Besides gender identity, there is also gender expression, and sexual orientation. I have friends that identify as males for their gender, express their maleness in stereotypical Anglo-American ways, and have a sexual orientation for other white men. I express my gender in fairly gender-neutral ways, sometimes going a little more butch or a little more lipstick, to use lesbian terms. It's pretty fluid. My sexual orientation is equally bisexual, a three on the Kinsey scale. Some days, I feel more lesbian, and other days, I feel more straight. It's fluid--likely because of the tendency of people raised as biological females to associate sexual relations more with emotional connection thanks to social conditioning.

Should your gender identity or sexual orientation prescribe what roles you should take on? 
(insert swear here) No. Absolutely not. They should be whatever you desire them to be, as long as you're making a good effort to be part of the lives of the people that love you--simply showing that you love them back. Your gender expression and the roles associated with it should reflect what you're comfortable with and what you desire to become and reflect. 

If you feel uncomfortable being in the skin of a female destined for motherhood--reframe yourself! Figure out what you are comfortable in--it's the only skin you have. There's nothing wrong with that skin I described, by the way. It's just not something I was comfortable with. The label I gave myself bears aspects of manhood and womanhood without being either. I'm still trying to figure out what it means. The word itself is derived both from the word amazon and a word I once heard in a dream, where I lived out an entire lifetime as a man in a much different world. I still mark my papers as female just to process information without slowing down the operation and getting questions, but inwardly, this is my own identity. I promise to explore it further in later posts, but to be honest, this is all I can say today. 

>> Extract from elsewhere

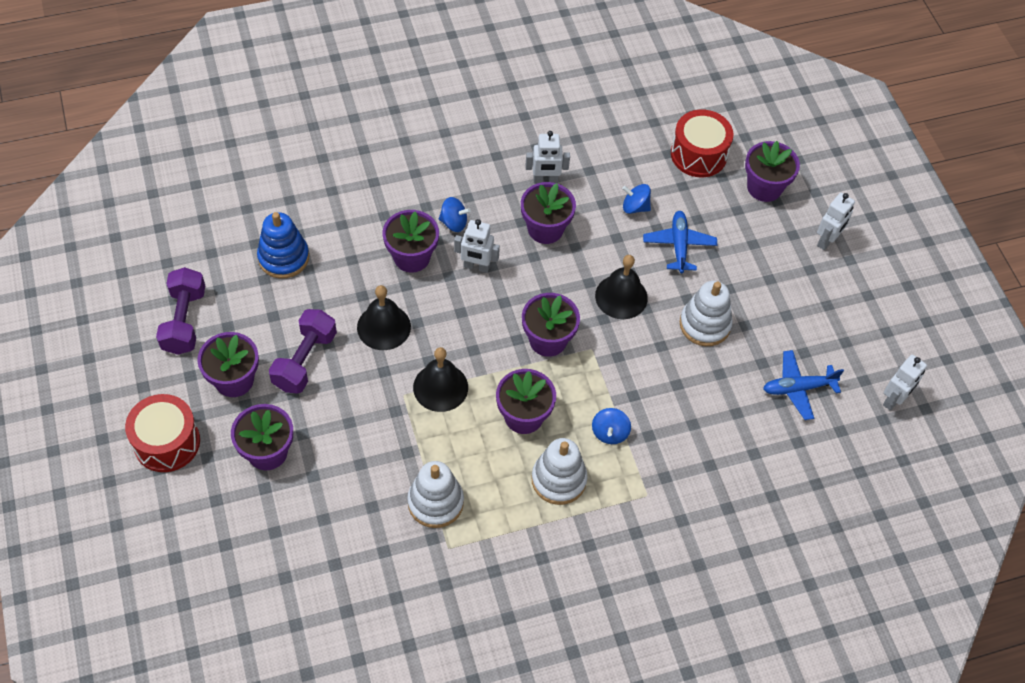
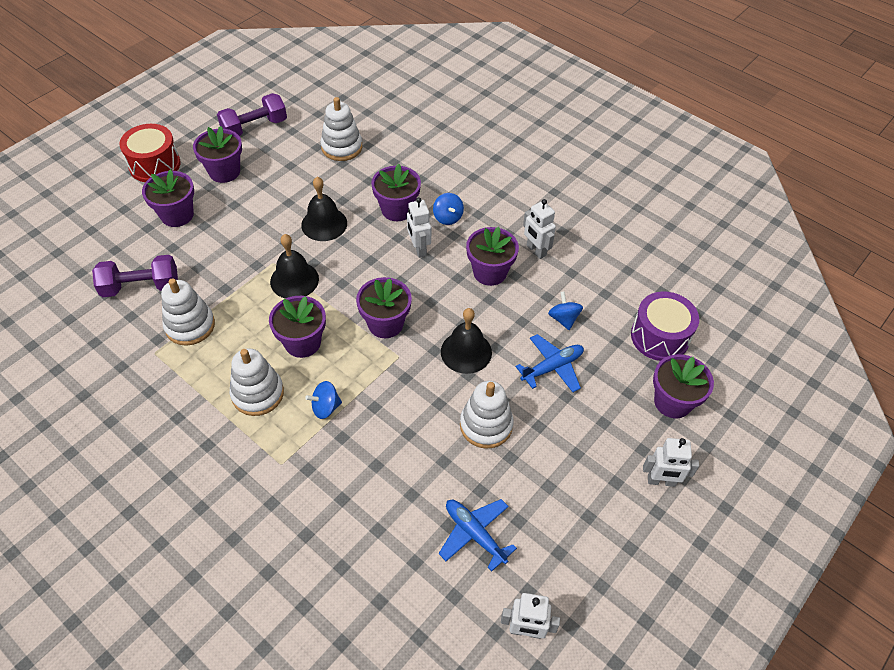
camera: 60 degrees right, 5 degrees down
blue stacking toy [257,212,309,279] -> white stacking toy [321,97,362,161]
purple dumbbell [269,309,337,394] -> purple dumbbell moved to [92,255,178,297]
red drum [671,110,734,177] -> purple drum [631,292,699,361]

Everyone's path in finding what they are--on so many different levels is a tough one and one to be respected. However, this is what I feel right with. I hope that everyone can respect that and that everyone can understand that gender identity, expression, and sexual orientation are not prescribed by what genitals you had at birth. It's not all just a little neat psychological package you can give to yourself and others. If that was the case, what can be said for hermaphrodites or androgynous people? 

I hope my words can help you come further in understanding yourself.